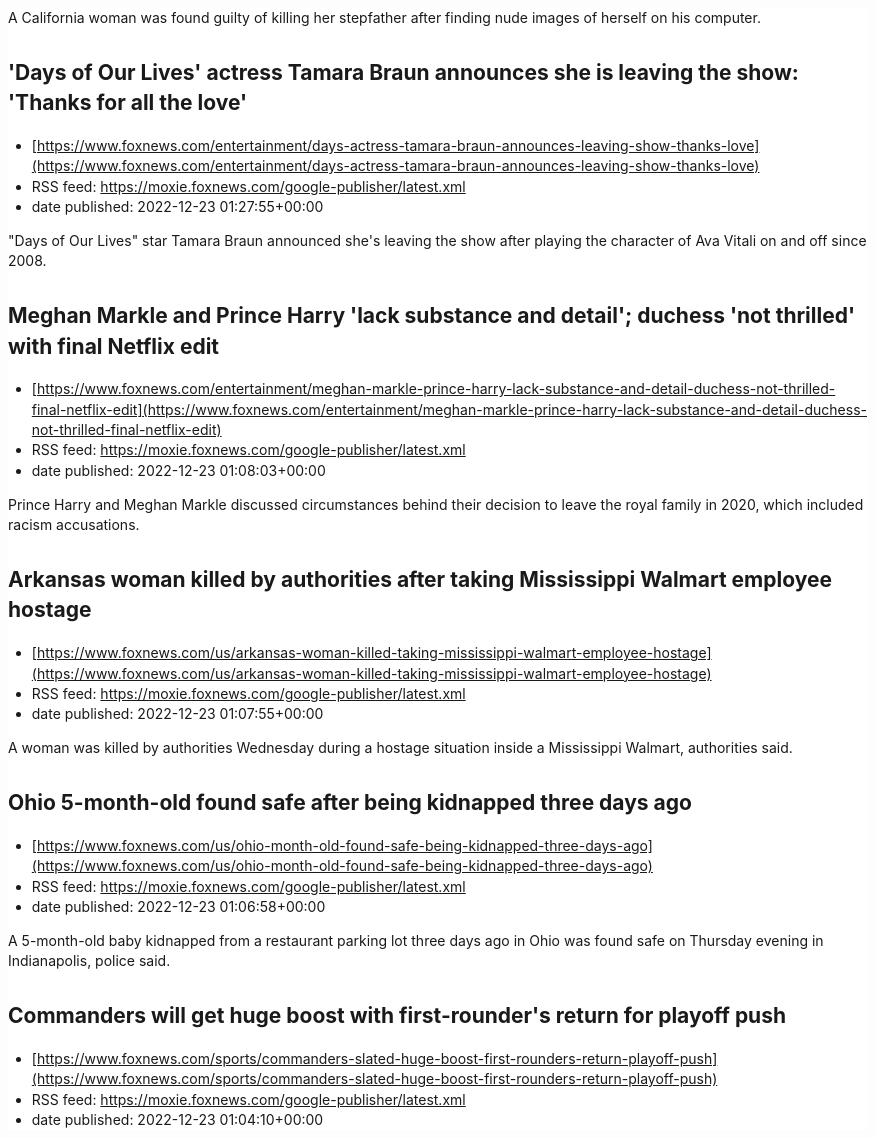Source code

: A California woman was found guilty of killing her stepfather after finding nude images of herself on his computer.

## 'Days of Our Lives' actress Tamara Braun announces she is leaving the show: 'Thanks for all the love'
 - [https://www.foxnews.com/entertainment/days-actress-tamara-braun-announces-leaving-show-thanks-love](https://www.foxnews.com/entertainment/days-actress-tamara-braun-announces-leaving-show-thanks-love)
 - RSS feed: https://moxie.foxnews.com/google-publisher/latest.xml
 - date published: 2022-12-23 01:27:55+00:00

"Days of Our Lives" star Tamara Braun announced she's leaving the show after playing the character of Ava Vitali on and off since 2008.

## Meghan Markle and Prince Harry 'lack substance and detail'; duchess 'not thrilled' with final Netflix edit
 - [https://www.foxnews.com/entertainment/meghan-markle-prince-harry-lack-substance-and-detail-duchess-not-thrilled-final-netflix-edit](https://www.foxnews.com/entertainment/meghan-markle-prince-harry-lack-substance-and-detail-duchess-not-thrilled-final-netflix-edit)
 - RSS feed: https://moxie.foxnews.com/google-publisher/latest.xml
 - date published: 2022-12-23 01:08:03+00:00

Prince Harry and Meghan Markle discussed circumstances behind their decision to leave the royal family in 2020, which included racism accusations.

## Arkansas woman killed by authorities after taking Mississippi Walmart employee hostage
 - [https://www.foxnews.com/us/arkansas-woman-killed-taking-mississippi-walmart-employee-hostage](https://www.foxnews.com/us/arkansas-woman-killed-taking-mississippi-walmart-employee-hostage)
 - RSS feed: https://moxie.foxnews.com/google-publisher/latest.xml
 - date published: 2022-12-23 01:07:55+00:00

A woman was killed by authorities Wednesday during a hostage situation inside a Mississippi Walmart, authorities said.

## Ohio 5-month-old found safe after being kidnapped three days ago
 - [https://www.foxnews.com/us/ohio-month-old-found-safe-being-kidnapped-three-days-ago](https://www.foxnews.com/us/ohio-month-old-found-safe-being-kidnapped-three-days-ago)
 - RSS feed: https://moxie.foxnews.com/google-publisher/latest.xml
 - date published: 2022-12-23 01:06:58+00:00

A 5-month-old baby kidnapped from a restaurant parking lot three days ago in Ohio was found safe on Thursday evening in Indianapolis, police said.

## Commanders will get huge boost with first-rounder's return for playoff push
 - [https://www.foxnews.com/sports/commanders-slated-huge-boost-first-rounders-return-playoff-push](https://www.foxnews.com/sports/commanders-slated-huge-boost-first-rounders-return-playoff-push)
 - RSS feed: https://moxie.foxnews.com/google-publisher/latest.xml
 - date published: 2022-12-23 01:04:10+00:00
◆ ◆ ◆ ◆ ◆ ◆ ◆
Set down the full listing above with its wording unchanged. Leave out its images.

[EXPECTED OUTPUT]
Source code

: A California woman was found guilty of killing her stepfather after finding nude images of herself on his computer.

## 'Days of Our Lives' actress Tamara Braun announces she is leaving the show: 'Thanks for all the love'
 - [https://www.foxnews.com/entertainment/days-actress-tamara-braun-announces-leaving-show-thanks-love](https://www.foxnews.com/entertainment/days-actress-tamara-braun-announces-leaving-show-thanks-love)
 - RSS feed: https://moxie.foxnews.com/google-publisher/latest.xml
 - date published: 2022-12-23 01:27:55+00:00

"Days of Our Lives" star Tamara Braun announced she's leaving the show after playing the character of Ava Vitali on and off since 2008.

## Meghan Markle and Prince Harry 'lack substance and detail'; duchess 'not thrilled' with final Netflix edit
 - [https://www.foxnews.com/entertainment/meghan-markle-prince-harry-lack-substance-and-detail-duchess-not-thrilled-final-netflix-edit](https://www.foxnews.com/entertainment/meghan-markle-prince-harry-lack-substance-and-detail-duchess-not-thrilled-final-netflix-edit)
 - RSS feed: https://moxie.foxnews.com/google-publisher/latest.xml
 - date published: 2022-12-23 01:08:03+00:00

Prince Harry and Meghan Markle discussed circumstances behind their decision to leave the royal family in 2020, which included racism accusations.

## Arkansas woman killed by authorities after taking Mississippi Walmart employee hostage
 - [https://www.foxnews.com/us/arkansas-woman-killed-taking-mississippi-walmart-employee-hostage](https://www.foxnews.com/us/arkansas-woman-killed-taking-mississippi-walmart-employee-hostage)
 - RSS feed: https://moxie.foxnews.com/google-publisher/latest.xml
 - date published: 2022-12-23 01:07:55+00:00

A woman was killed by authorities Wednesday during a hostage situation inside a Mississippi Walmart, authorities said.

## Ohio 5-month-old found safe after being kidnapped three days ago
 - [https://www.foxnews.com/us/ohio-month-old-found-safe-being-kidnapped-three-days-ago](https://www.foxnews.com/us/ohio-month-old-found-safe-being-kidnapped-three-days-ago)
 - RSS feed: https://moxie.foxnews.com/google-publisher/latest.xml
 - date published: 2022-12-23 01:06:58+00:00

A 5-month-old baby kidnapped from a restaurant parking lot three days ago in Ohio was found safe on Thursday evening in Indianapolis, police said.

## Commanders will get huge boost with first-rounder's return for playoff push
 - [https://www.foxnews.com/sports/commanders-slated-huge-boost-first-rounders-return-playoff-push](https://www.foxnews.com/sports/commanders-slated-huge-boost-first-rounders-return-playoff-push)
 - RSS feed: https://moxie.foxnews.com/google-publisher/latest.xml
 - date published: 2022-12-23 01:04:10+00:00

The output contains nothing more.